The brambles and thorns above her looked impenetrable so Gry walked along the beach. The river bent twice, to the right and the left; the shore became sandy and low. She climbed a bank and stepped at once into a grassy glade. Five hens and a splendid cockerel were feeding there, close to a gypsy bender-tent which stood like a small, multicoloured hillock in the exact centre of the clearing; for the bender, though clearly made of willow sticks and green-fir branches, was finished with a roof of chequered cloth, red, yellow and blue. So soon! Gry rejoiced. A gypsy forester: I never thought of that! The bender reminded her of the shelters the Ima put up when they were herding far out on the Plains and she hurried to it, while the chickens clucked and pecked contentedly at some corn-grains scattered in the grass.

She could not see the door. ‘Hello!’ she called. ‘Is anyone at home?’

No one answered her, but there was a loud rattle. The bender moved suddenly, jumping up on seven-toed feet of willow twigs and settling as quickly on the ground, while Gry rubbed her eyes and shook her head in disbelief. At least, she thought, she had found the door, there, arched and low in front of her. Again, it reminded her of home and she knelt and peered in.

She called again, ‘Are you inside?’

No sound came from the dark interior though a chaffinch in a treetop trilled, dipped his wings and flew off. She saw a three-legged stool on a hearthstone, bent her back and crawled forward. There was no entrance tunnel: you were either out or in, and she was within. Her eyes grew used to the dimness. She saw a bedplace made of cut bracken, a blanket of the tri-coloured cloth lying across it, and a small chest for clothes and possessions. There was also the stool, very low like the ones at home. She sat down on it to look about her.

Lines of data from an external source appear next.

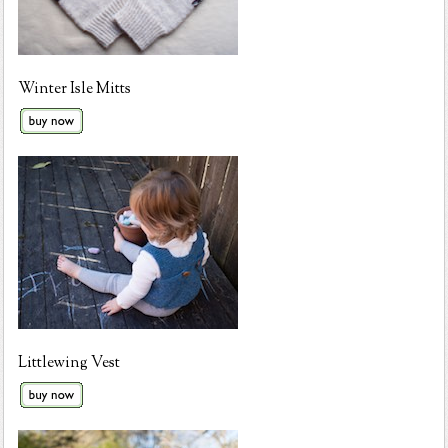
Winter Isle Mitts
Littlewing Vest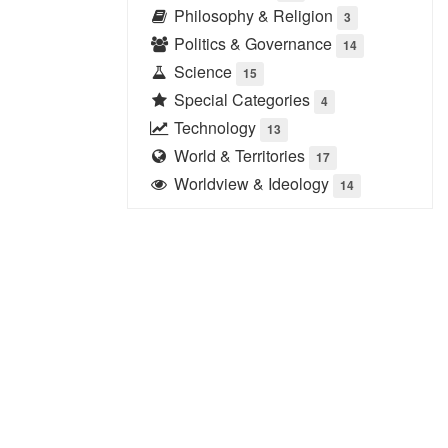
Philosophy & Religion
3
Politics & Governance
14
Science
15
Special Categories
4
Technology
13
World & Territories
17
Worldview & Ideology
14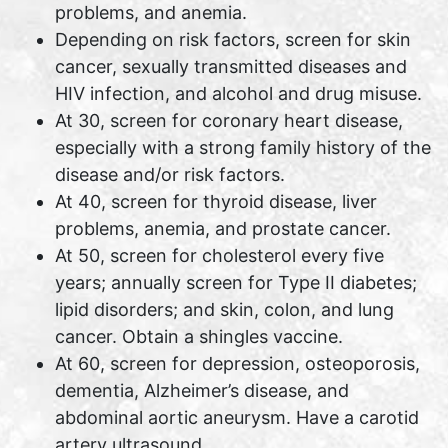
problems, and anemia.
Depending on risk factors, screen for skin
cancer, sexually transmitted diseases and
HIV infection, and alcohol and drug misuse.
At 30, screen for coronary heart disease,
especially with a strong family history of the
disease and/or risk factors.
At 40, screen for thyroid disease, liver
problems, anemia, and prostate cancer.
At 50, screen for cholesterol every five
years; annually screen for Type II diabetes;
lipid disorders; and skin, colon, and lung
cancer. Obtain a shingles vaccine.
At 60, screen for depression, osteoporosis,
dementia, Alzheimer’s disease, and
abdominal aortic aneurysm. Have a carotid
artery ultrasound.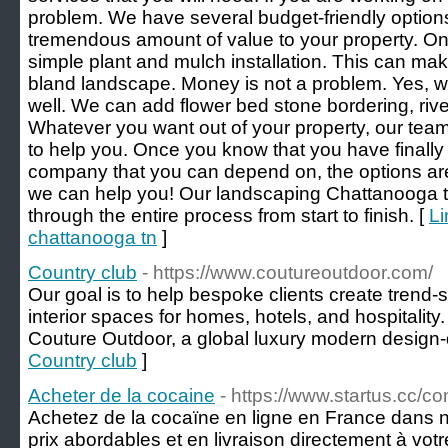
problem. We have several budget-friendly options 
tremendous amount of value to your property. On
simple plant and mulch installation. This can make
bland landscape. Money is not a problem. Yes, we
well. We can add flower bed stone bordering, rive
Whatever you want out of your property, our tea
to help you. Once you know that you have finall
company that you can depend on, the options ar
we can help you! Our landscaping Chattanooga t
through the entire process from start to finish. [
Li
chattanooga tn
]
Country club
- https://www.coutureoutdoor.com/
Our goal is to help bespoke clients create trend-s
interior spaces for homes, hotels, and hospitality. 
Couture Outdoor, a global luxury modern design-
Country club
]
Acheter de la cocaine
- https://www.startus.cc/
Achetez de la cocaïne en ligne en France dans n
prix abordables et en livraison directement à vo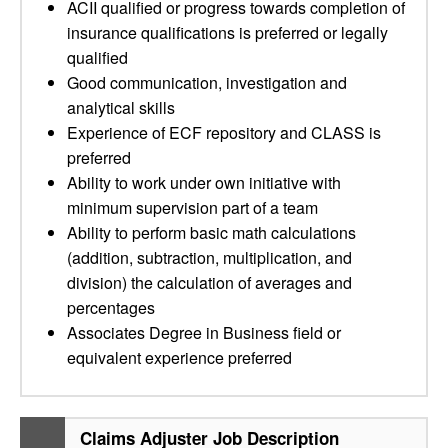
ACII qualified or progress towards completion of
insurance qualifications is preferred or legally
qualified
Good communication, investigation and
analytical skills
Experience of ECF repository and CLASS is
preferred
Ability to work under own initiative with
minimum supervision part of a team
Ability to perform basic math calculations
(addition, subtraction, multiplication, and
division) the calculation of averages and
percentages
Associates Degree in Business field or
equivalent experience preferred
Claims Adjuster Job Description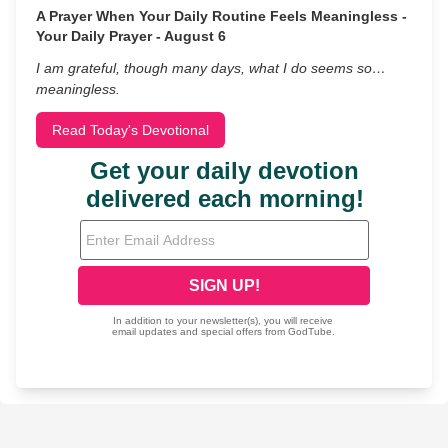
A Prayer When Your Daily Routine Feels Meaningless -
Your Daily Prayer - August 6
I am grateful, though many days, what I do seems so…
meaningless.
Read Today's Devotional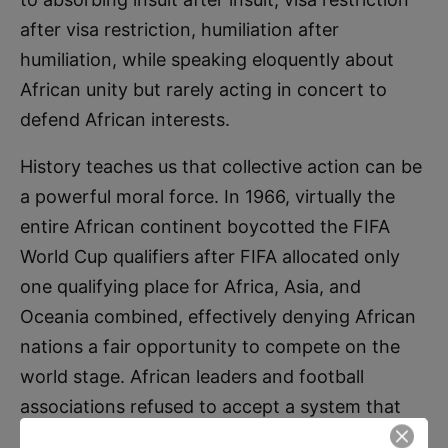
after visa restriction, humiliation after
humiliation, while speaking eloquently about
African unity but rarely acting in concert to
defend African interests.
History teaches us that collective action can be
a powerful moral force. In 1966, virtually the
entire African continent boycotted the FIFA
World Cup qualifiers after FIFA allocated only
one qualifying place for Africa, Asia, and
Oceania combined, effectively denying African
nations a fair opportunity to compete on the
world stage. African leaders and football
associations refused to accept a system that
treated their nations as second-class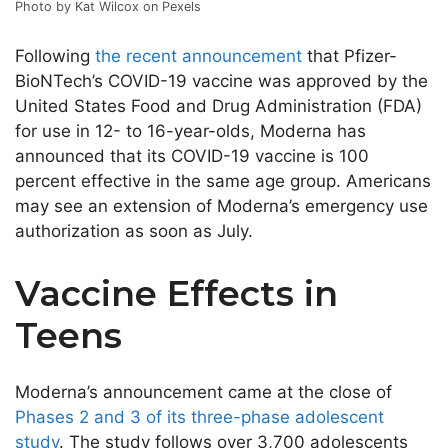
Photo by Kat Wilcox on Pexels
Following
the recent announcement
that Pfizer-
BioNTech’s COVID-19 vaccine was approved by the
United States Food and Drug Administration (FDA)
for use in 12- to 16-year-olds, Moderna has
announced that its COVID-19 vaccine is 100
percent effective in the same age group. Americans
may see an extension of Moderna’s emergency use
authorization as soon as July.
Vaccine Effects in
Teens
Moderna’s announcement came at the close of
Phases 2 and 3 of its three-phase adolescent
study
. The study follows over 3,700 adolescents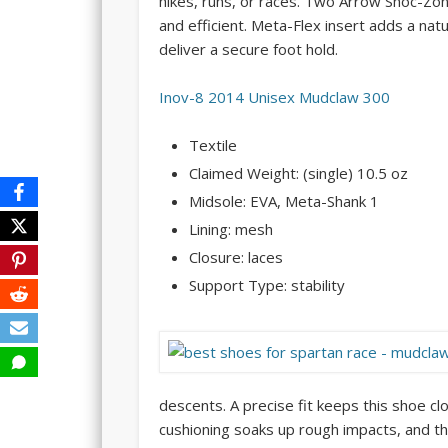
hikes, runs, or races. Two Arrow Shoc-Zo
and efficient. Meta-Flex insert adds a nat
deliver a secure foot hold.
Inov-8 2014 Unisex Mudclaw 300
Textile
Claimed Weight: (single) 10.5 oz
Midsole: EVA, Meta-Shank 1
Lining: mesh
Closure: laces
Support Type: stability
descents. A precise fit keeps this shoe cl
cushioning soaks up rough impacts, and thi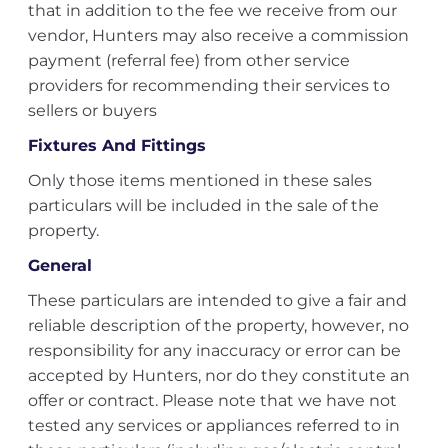
that in addition to the fee we receive from our
vendor, Hunters may also receive a commission
payment (referral fee) from other service
providers for recommending their services to
sellers or buyers
Fixtures And Fittings
Only those items mentioned in these sales
particulars will be included in the sale of the
property.
General
These particulars are intended to give a fair and
reliable description of the property, however, no
responsibility for any inaccuracy or error can be
accepted by Hunters, nor do they constitute an
offer or contract. Please note that we have not
tested any services or appliances referred to in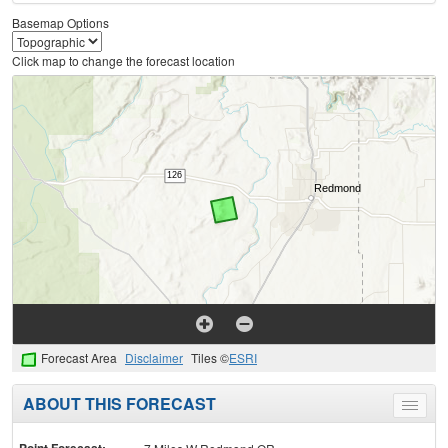
Basemap Options
Click map to change the forecast location
Forecast Area
Disclaimer
Tiles ©
ESRI
ABOUT THIS FORECAST
Toggle
menu
Point Forecast: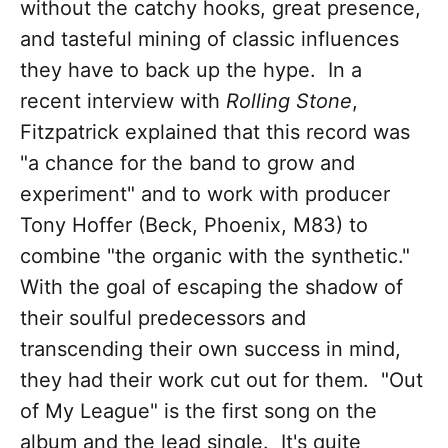
without the catchy hooks, great presence,
and tasteful mining of classic influences
they have to back up the hype. In a
recent interview with
Rolling Stone
,
Fitzpatrick explained that this record was
"a chance for the band to grow and
experiment" and to work with producer
Tony Hoffer (Beck, Phoenix, M83) to
combine "the organic with the synthetic."
With the goal of escaping the shadow of
their soulful predecessors and
transcending their own success in mind,
they had their work cut out for them. "Out
of My League" is the first song on the
album and the lead single. It's quite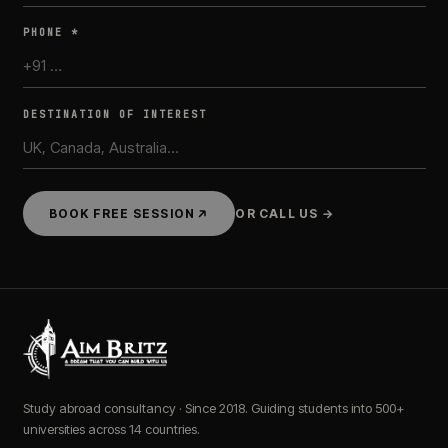
PHONE *
DESTINATION OF INTEREST
BOOK FREE SESSION
OR CALL US →
Study abroad consultancy · Since 2018. Guiding students into 500+
universities across 14 countries.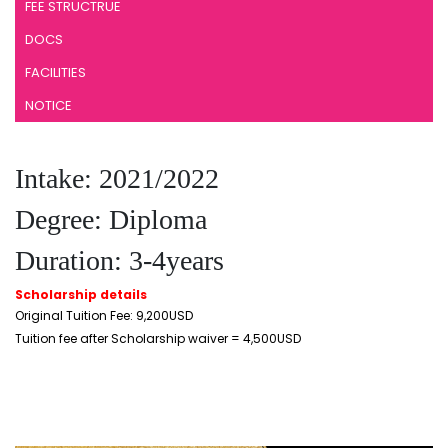
FEE STRUCTRUE
DOCS
FACILITIES
NOTICE
Intake: 2021/2022
Degree: Diploma
Duration: 3-4years
Scholarship details
Original Tuition Fee: 9,200USD
Tuition fee after Scholarship waiver = 4,500USD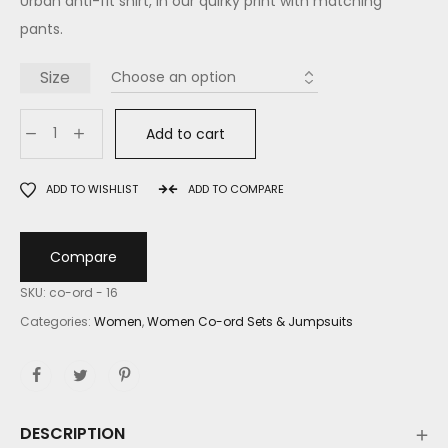
Urban anti-fit shirt, in our quirky print with matching
pants.
Size
Add to cart
ADD TO WISHLIST
ADD TO COMPARE
Compare
SKU:
co-ord - 16
Categories:
Women
,
Women Co-ord Sets & Jumpsuits
DESCRIPTION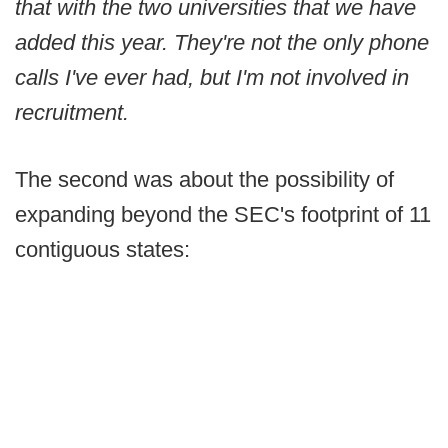
that with the two universities that we have
added this year. They're not the only phone
calls I've ever had, but I'm not involved in
recruitment.
The second was about the possibility of
expanding beyond the SEC's footprint of 11
contiguous states: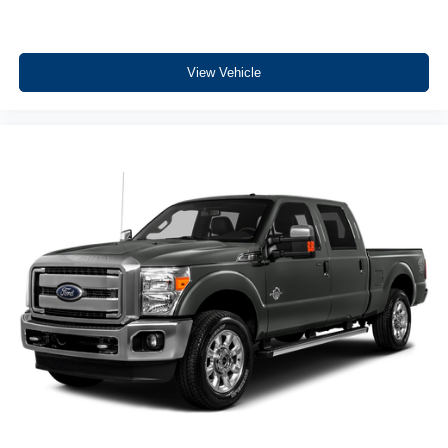
View Vehicle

Curious – it almost seemed as if the place was growing lighter – and bigger. A rustle in the hearth made her jump. The sticks had fallen together and a small flame leapt up. Soon the fire was burning brightly and the kettle began to sing, while her wet clothes steamed faster than the kettle and in a moment were bone dry.

In the far wall was an archway tall enough for her to walk through and there, beyond it, was a high and airy bedroom equipped with every luxury from cushion-littered bed to silk carpets and cut-glass bottles of lotions and perfume. She pulled the stopper from one and put a dab of golden liquid on her wrists. It smelled of waxy cactus-blooms and far-off, spicy desert sands. She saw them as she breathed it in, enchanted. Beyond the bedroom was a transparent, six-sided tent with an empty bath sunk in the floor. She touched the walls and marvelled at their hardness; knelt to examine the pictures of deer and huntsmen with which the bath was lined. Water began to flow from the mouth of a stone snake coiled on the bath’s rim: Gry backed away and bumped into the glass wall. Outside was a garden in which herbs and sunflowers grew against a picket fence and bees made constant journeys to and fro between a row of wallflowers and a straw bee-skep. But there was no door into the garden and neither grassy glade nor forest trees beyond the fence. The view was wide and inspiring: of a flower-starred meadow amongst high mountains capped with snow and divided, one stone face from another, by shiny ribbons of falling water.